Речь идет именно о том, чтобы созывать (beschwuren) духов как призраков посредством позитивного заклятия, заклинающего, чтобы призывать, а не чтобы отталкивать. Но можно ли придерживаться такого различия? Ведь если такое заклятие и кажется радушным и гостеприимным, то раз уж оно призывает мертвого, позволяет ему прийти или способствует его приходу, то оно никогда не бывает без страха. И все–таки в нем нет примеси отвращения или отталкивания. Заклятие не только характеризуется, но и непрерывно дополнительным образом определяется некоей тревожностью (на мысль о которой наводит наречие ängstlich); оно обречено на страх, коим оно и является. Заклятие есть страх, поскольку оно взывает к смерти, чтобы придумать живое и вызвать к жизни новое, чтобы способствовать присутствию того, что еще не было «здесь» (noch nicht Dagewesenes). Этот страх перед призраком — страх чисто революционный. Если смерть нависает над живым мозгом живых, а тем более — над мозгами революционеров, то она, конечно же, должна обладать какой–то призрачной плотностью. Нависать (lasten) означает в немецком языке еще и поручать, облагать налогом, вводить в долги, обвинять, назначать, давать наказ. И чем больше жизни, тем тяжелее становится призрак чужого, тем тяжелее он себя навязывает. Тем больше живой должен ему отвечать. Отвечать за мертвого, отвечать мертвому. Соответствовать посещениям призраков и объясняться с призраками без гарантии ответа и наобум. Нет ничего серьезнее и истиннее, нет ничего справедливее, чем эта фантасмагория. Призрак нависает, он мыслит, он усиливает напряжение, он сгущается внутри самой жизни, в самой что ни на есть живой жизни, в самой что ни на есть единичной (или, если угодно, индивидуальной) жизни. А значит — эта жизнь больше не имеет, и больше не должна обладать на всем своем протяжении ни чистой самотождественностью, ни гарантированным внутренним миром: вот что всевозможным философиям жизни, и даже живого или реального индивида, следовало бы хорошенько взвесить[94].
Необходимо подумать о парадоксе: чем больше в революционный кризис вторгается нового, чем более кризисной становится эпоха, чем более она out of joint, тем сильнее возникает необходимость обращаться к стародавнему, «заимствовать» из него. Наследие «духов прошлого» состоит, как всегда, в заимствовании. Образы такого заимствования, образы заимствования вообще, образность как образ заимствования. И заимствование говорит: язык заимствован, имена заимствованы — говорит Маркс. Значит, это вопрос доверия или веры. Но неустойчивая и едва видимая граница проницает этот закон принимаемого на веру. Она проходит между пародией и истиной, но истиной как живым воплощением или повторением другого, она — регенерирующая способность оживлять прошлое, дух, дух прошлого, откуда происходит заимствование. Граница проходит между механическим воспроизводством призрака и столь живым, столь интериоризирующим, столь ассимилирующим усвоением наследия и «духов прошлого», что это усвоение есть не что иное, как жизнь забвения, жизнь как само забвение. И забвение родного, чтобы оживить в себе дух. Таковы слова Маркса. Таков его язык, и следующий пример его языка нельзя назвать малозначащим. Он характеризует саму стихию этих прав наследования.
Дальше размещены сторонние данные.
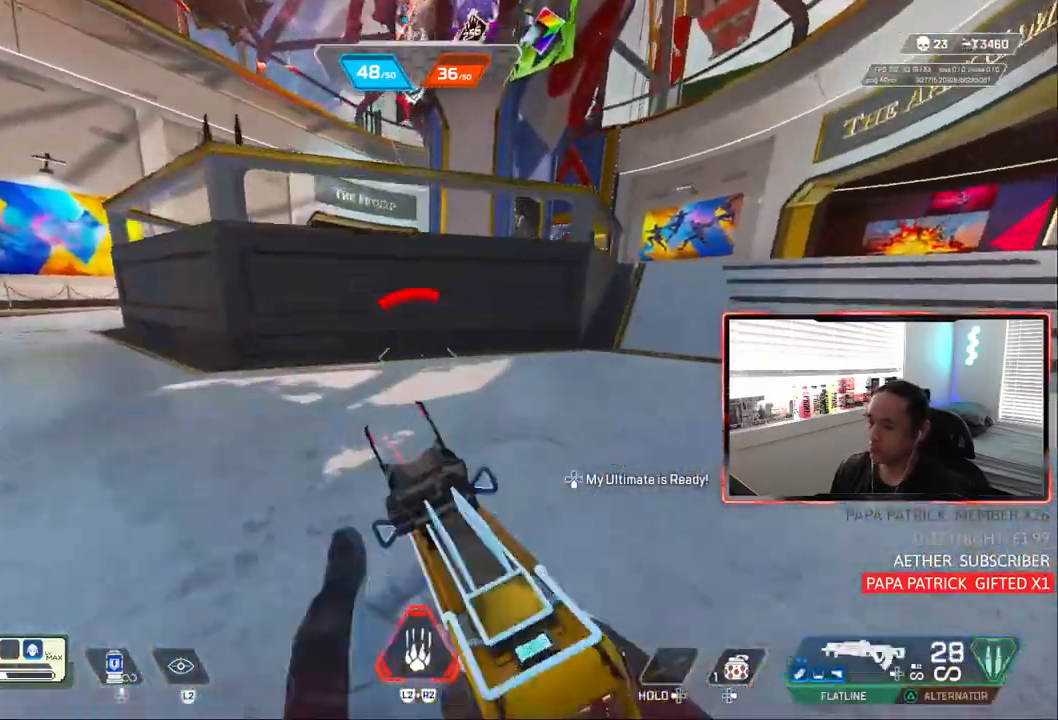
Gameplay with a controller (PlayStation layout); each line is a JSON object with the inputs held at the frame after it (dt_ms = milliseconds from this image to that frame). "events" lists button and stick changes between this image and that frame as [ms after this image, input, new state], when the widget could be followed in between. Not read: L3.
{"dt_ms": 500, "buttons": [], "left_stick": "up-right", "right_stick": "right"}
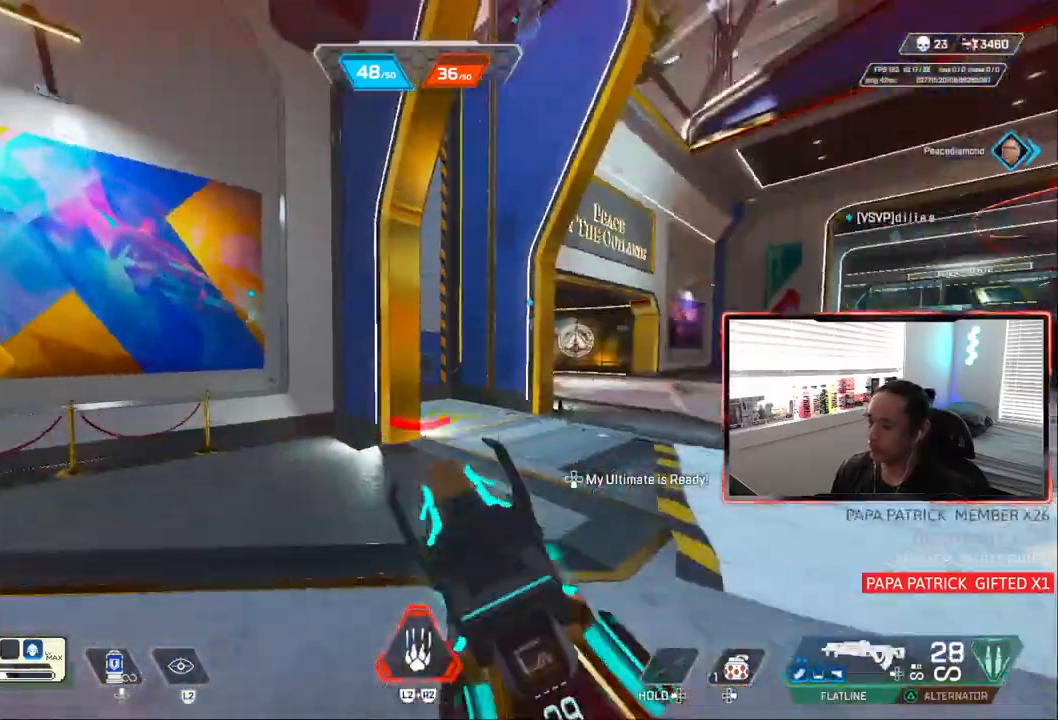
{"dt_ms": 1000, "buttons": [], "left_stick": "left", "right_stick": "center"}
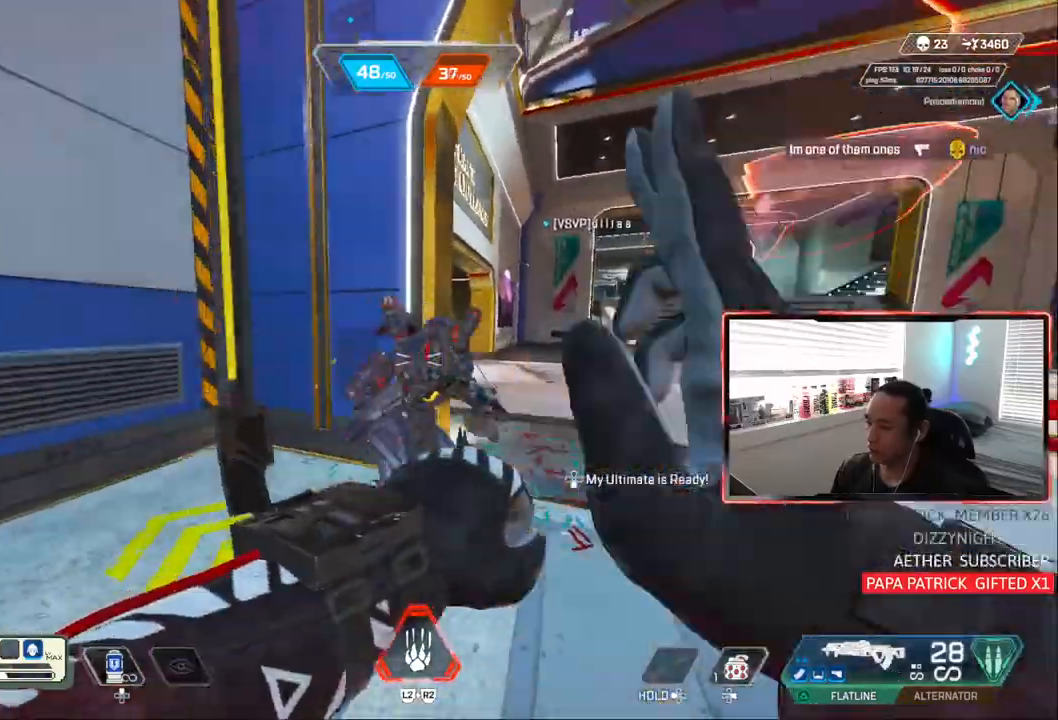
{"dt_ms": 500, "buttons": [], "left_stick": "left", "right_stick": "right", "events": [[133, "CIRCLE", "down"], [383, "right_stick", "right"], [400, "CIRCLE", "up"]]}
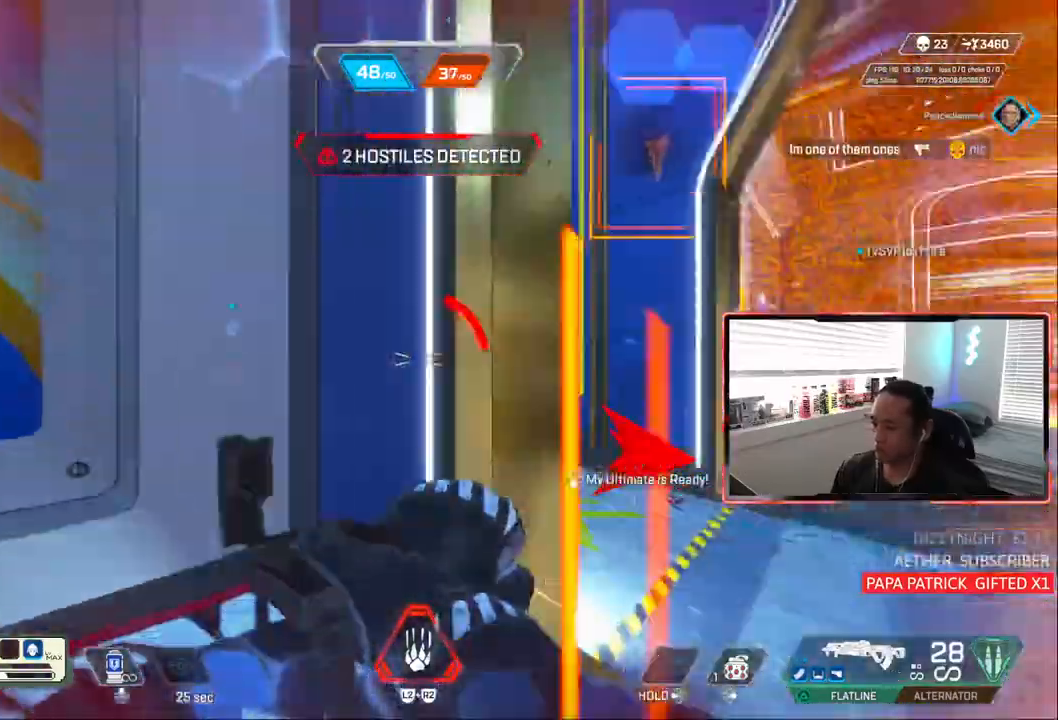
{"dt_ms": 500, "buttons": [], "left_stick": "up-right", "right_stick": "center"}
«Именно так, как Лютер надел маску апостола Павла, Революция 1789—1814 гг. последовательно драпировалась сначала в костюм Римской республики, затем в костюм Римской империи, а революция 1848 г. не нашла ничего лучше, как пародировать (parodieren) то 1789 г., то революционную традицию 1793–1795 гг. Именно так когда начинающий изучать новый язык тотчас вновь переводит его на язык родной, но ему удается усвоить дух [овладеть им: hat ег sich nur angeeignet] этого нового языка и свободно воспользоваться им [производить на нем: in ihr produzieren| лишь тогда, когда ему удается двигаться в стихии этого языка, не вспоминая родной, и даже забыть этот последний[95]».